***** Data provided
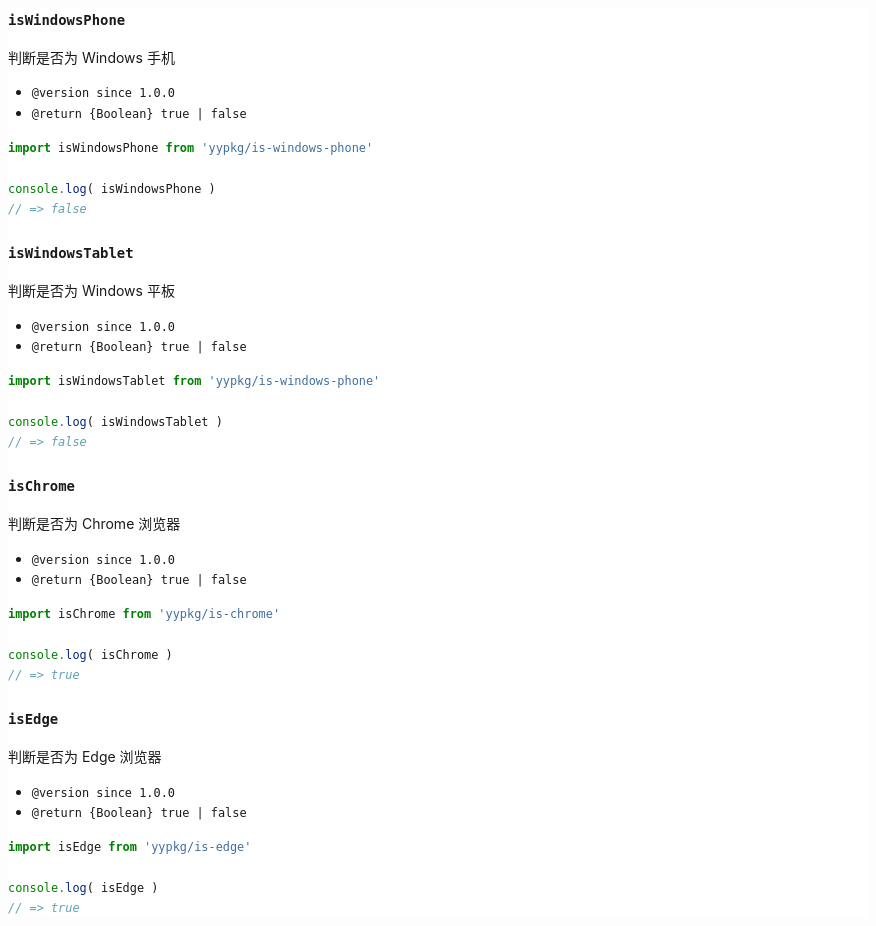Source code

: ###  `isWindowsPhone`

判断是否为 Windows 手机

* `@version since 1.0.0`
* `@return {Boolean} true | false`


```js
import isWindowsPhone from 'yypkg/is-windows-phone'

console.log( isWindowsPhone )
// => false
```

###  `isWindowsTablet`

判断是否为 Windows 平板

* `@version since 1.0.0`
* `@return {Boolean} true | false`


```js
import isWindowsTablet from 'yypkg/is-windows-phone'

console.log( isWindowsTablet )
// => false
```

###  `isChrome`

判断是否为 Chrome 浏览器

* `@version since 1.0.0`
* `@return {Boolean} true | false`


```js
import isChrome from 'yypkg/is-chrome'

console.log( isChrome )
// => true
```

###  `isEdge`

判断是否为 Edge 浏览器

* `@version since 1.0.0`
* `@return {Boolean} true | false`


```js
import isEdge from 'yypkg/is-edge'

console.log( isEdge )
// => true
```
**********
Output exactly what runs from the line with "判断是否为 Windows 手机" to the final line above, both lines included, and nothing else.

#### Task response
判断是否为 Windows 手机

* `@version since 1.0.0`
* `@return {Boolean} true | false`


```js
import isWindowsPhone from 'yypkg/is-windows-phone'

console.log( isWindowsPhone )
// => false
```

###  `isWindowsTablet`

判断是否为 Windows 平板

* `@version since 1.0.0`
* `@return {Boolean} true | false`


```js
import isWindowsTablet from 'yypkg/is-windows-phone'

console.log( isWindowsTablet )
// => false
```

###  `isChrome`

判断是否为 Chrome 浏览器

* `@version since 1.0.0`
* `@return {Boolean} true | false`


```js
import isChrome from 'yypkg/is-chrome'

console.log( isChrome )
// => true
```

###  `isEdge`

判断是否为 Edge 浏览器

* `@version since 1.0.0`
* `@return {Boolean} true | false`


```js
import isEdge from 'yypkg/is-edge'

console.log( isEdge )
// => true
```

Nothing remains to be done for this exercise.